Fans of the old ride may remember that what could have been the least fun aspect of Star Tours—the queue—was actually one of the most enjoyable parts of the experience. It was like you were stepping inside a Star Wars movie, or, as Obi-Wan Kenobi might put it, taking a “first step into a larger world.” With the new Star Tours, Disney’s upgraded the pre-ride shows with new destination commercials (“Work on your tan under Tatooine’s twin suns!”) technology ads, and even weather reports (something tells me to expect snow on Hoth). There’s also a spokesbot named Aly (voiced by Allison Janney) who promotes space tourism. As Tom Fitzgerald, Executive Vice President of Walt Disney Imagineering puts it, “It’s taking the experience of going to an airport and melding it with Star Wars.” Down to even “spaceport” security. Passengers walk through thermal scanners before boarding their StarSpeeder 3000—there is a war on, after all.

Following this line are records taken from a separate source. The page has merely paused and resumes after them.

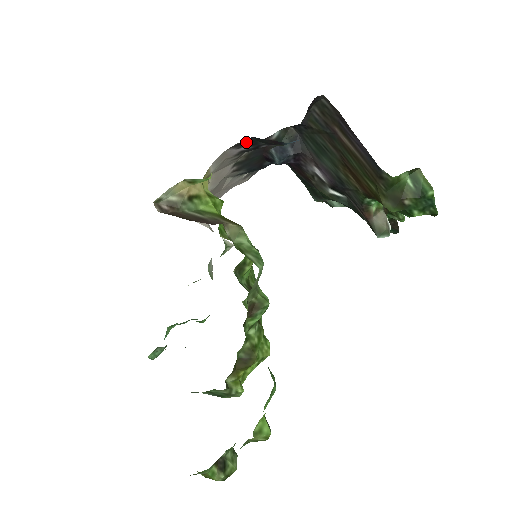
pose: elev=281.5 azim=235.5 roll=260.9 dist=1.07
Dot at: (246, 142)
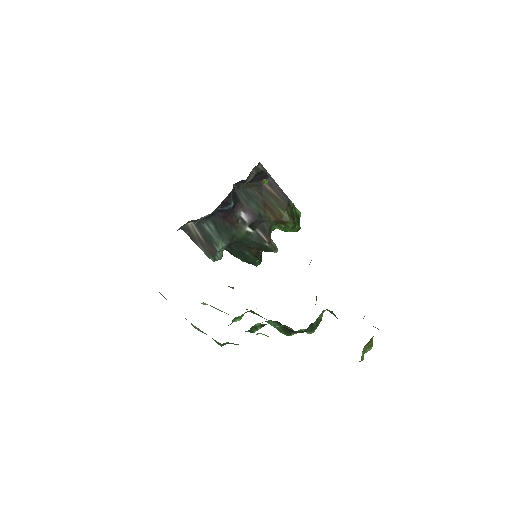
Dot at: (258, 173)
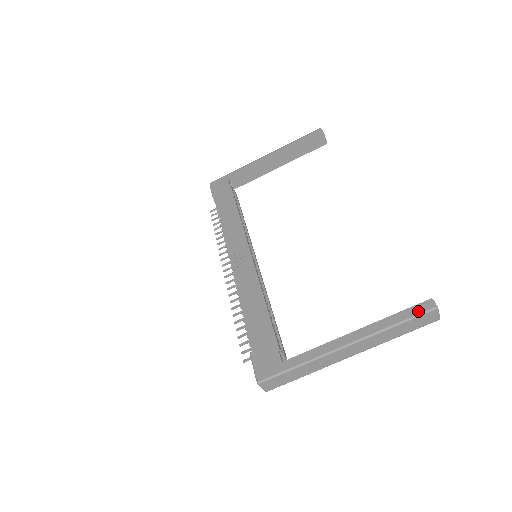
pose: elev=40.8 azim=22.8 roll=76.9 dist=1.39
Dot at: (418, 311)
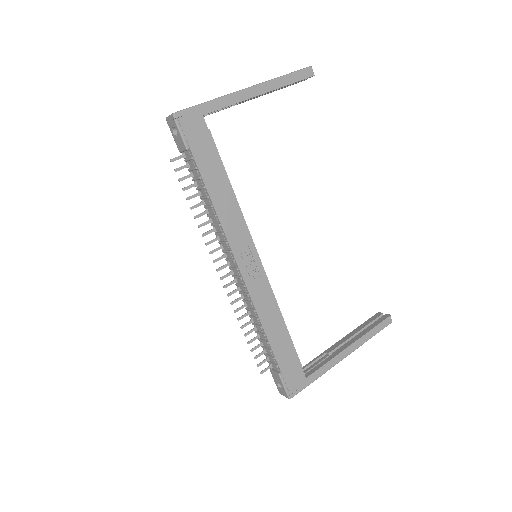
Dot at: (384, 326)
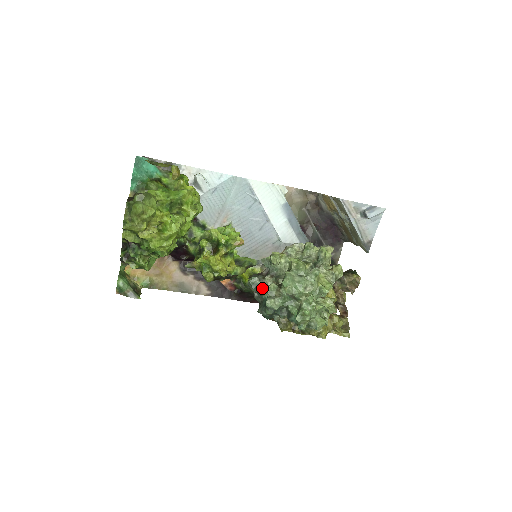
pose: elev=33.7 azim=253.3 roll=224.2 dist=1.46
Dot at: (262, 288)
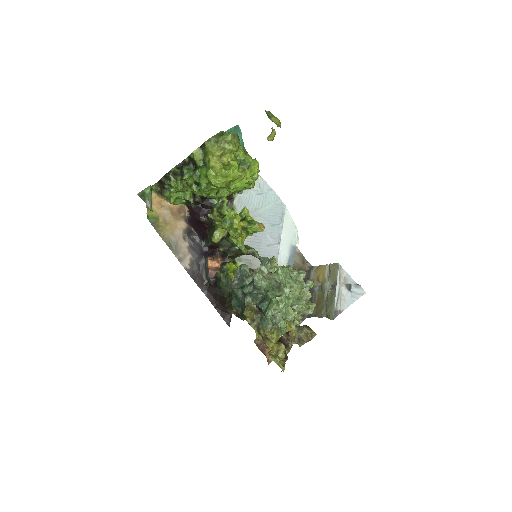
Dot at: (249, 276)
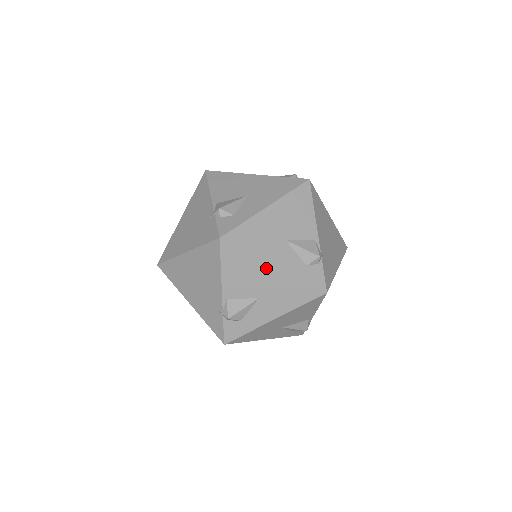
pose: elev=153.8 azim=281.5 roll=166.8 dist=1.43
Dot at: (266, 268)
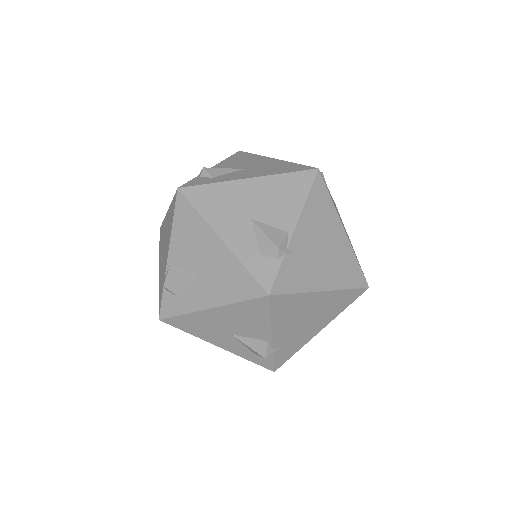
Dot at: occluded
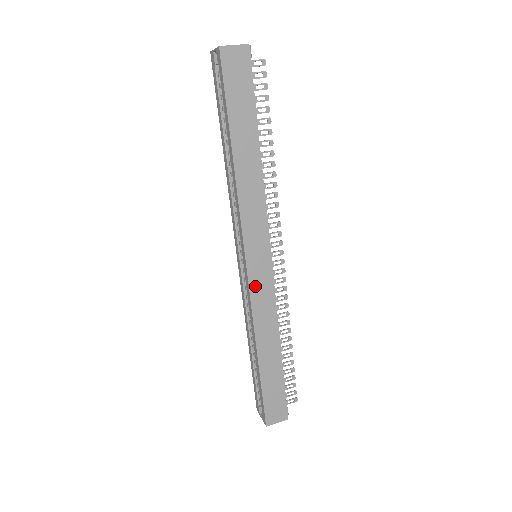
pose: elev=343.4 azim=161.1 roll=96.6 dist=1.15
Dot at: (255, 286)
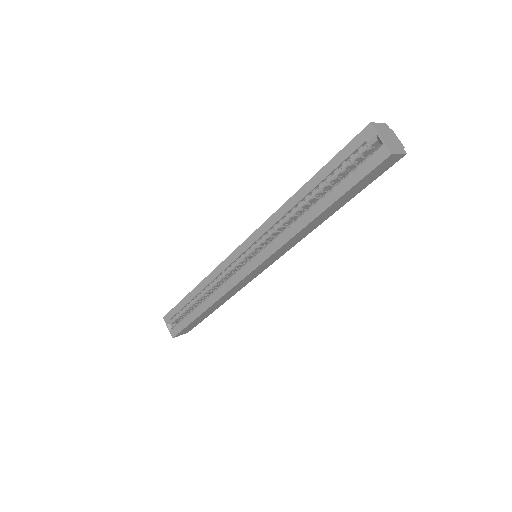
Dot at: (244, 280)
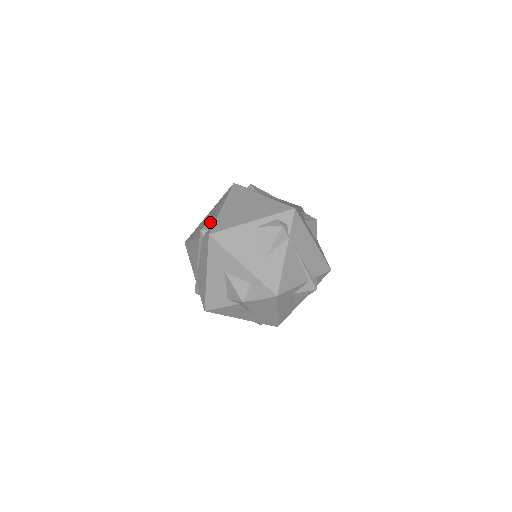
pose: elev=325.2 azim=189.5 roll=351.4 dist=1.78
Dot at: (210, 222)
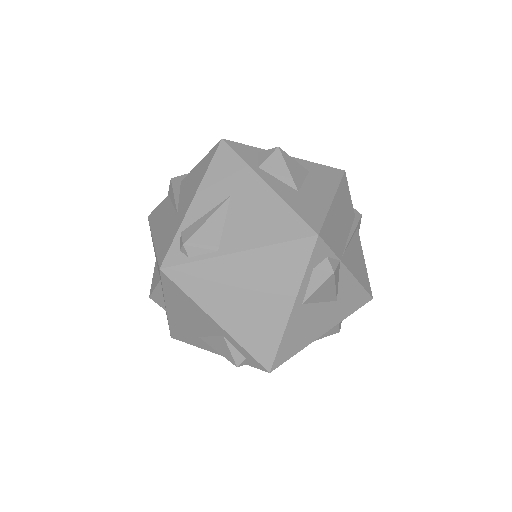
Dot at: (231, 349)
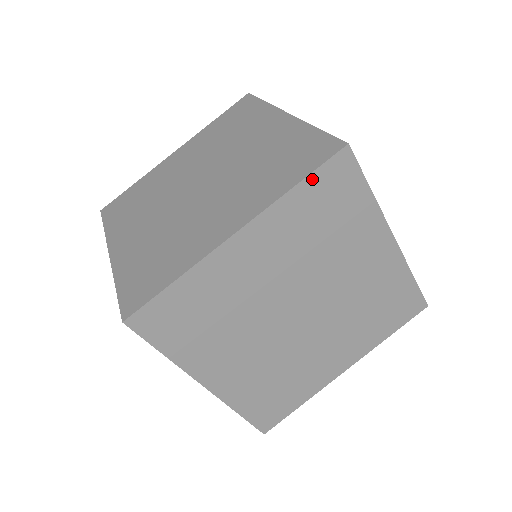
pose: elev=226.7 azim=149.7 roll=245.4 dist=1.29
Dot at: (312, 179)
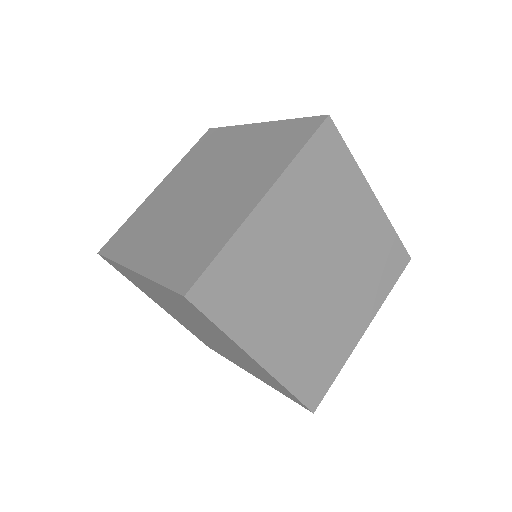
Dot at: (310, 146)
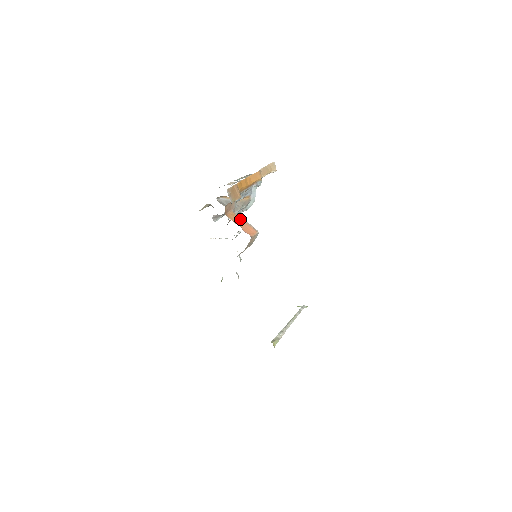
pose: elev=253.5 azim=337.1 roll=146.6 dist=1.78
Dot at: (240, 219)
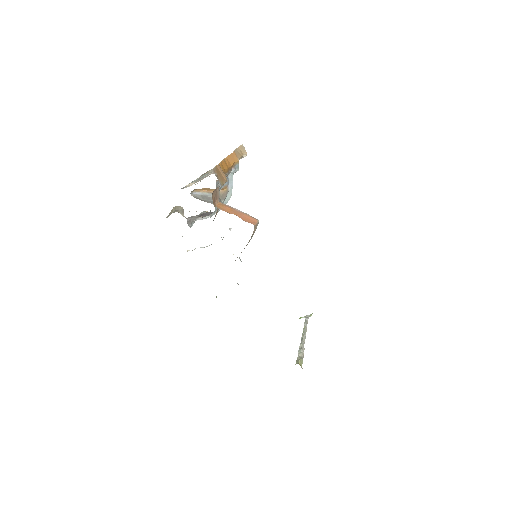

Oh, yeah, about that. Star Tours—The Adventures Continue is set between Episodes III and IV, the largely unexplored 19-year gap between the rise of the Empire and the destruction of the first Death Star. “We tried to set our storyline at a time that would allow us to take advantage of the most iconic characters and places in the Star Wars universe,” says Fitzgerald. Chronologically placing the ride between the two trilogies allows for elements from all six movies to come into play, allowing for not just trips to Hoth and the Death Star, but to Kashyyyk and Coruscant as well.

However, that actually makes The Adventures Continue a prequel to the original attraction, which was set after Return of the Jedi. That means lovable original pilot REX is nowhere to be found. Well, almost. A memory-wiped REX can be found stowed away in “Droid Customs” before the ride proper. This time, a cocky flight-jockey named ACE, full of Top Gun swagger, is supposed to take the helm. But when Darth Vader and his 501st legion stop the StarSpeeder to search for a suspected rebel spy on board,  neurotic C-3P0 is left as your pilot instead.

That begins the 3D simulation itself, which varies each time you ride. “During the original attraction one of the most unique things was that this motion simulator could be reprogrammed, so you could have new adventures as time went on,” Fitzgerald says. “25 years later, technology has progressed far enough to not only allow us to do a new show, but essentially 54 new shows.” Each time you ride, you can get a different launch experience, initial destination, incoming transmission, or final destination—perfect for riding over and over.

Along the way, you’ll encounter classic Star Wars characters like Vader, Yoda, Chewbacca, Boba Fett, Admiral Ackbar, and Princess Leia. Best of all? James Earl Jones and Frank Oz recorded new dialogue. As did Carrie Fisher. ILM visual effects supervisor Bill George even went into the Lucasfilm vault and found deleted workprint footage and alternate angles of Princess Leia’s iconic “Help me, Obi-Wan Kenobi” hologram and incorporated it into the ride. “For Princess Leia, there’s a transmission [in the ride] and at first we felt like, she’s so distinctive with the buns and outfit, it must be easy to find a good photo double in Hollywood, right? But it was impossible!” So they ended up incorporating footage of Fisher shot in 1976 into a film that’s distinctly 2011. “It’s a hologram, so it’s supposed to be a little grainy,” George adds.

The whole project is geared to both rabid Star Wars fans and Disney diehards, or as George labels the obsessive fan of both, “Lightsaber 12.” “We were always imagining what this uber-fan Lightsaber 12 would want,” George says. “If you’re going to put Darth Vader in this thing, which Darth Vader? The suit changed between A New Hope, Empire, Jedi, and Revenge of the Sith, but if I ever have a choice I go back to the original.” Come on, you’d have to be a Sith Lord not to geek out a little bit over that.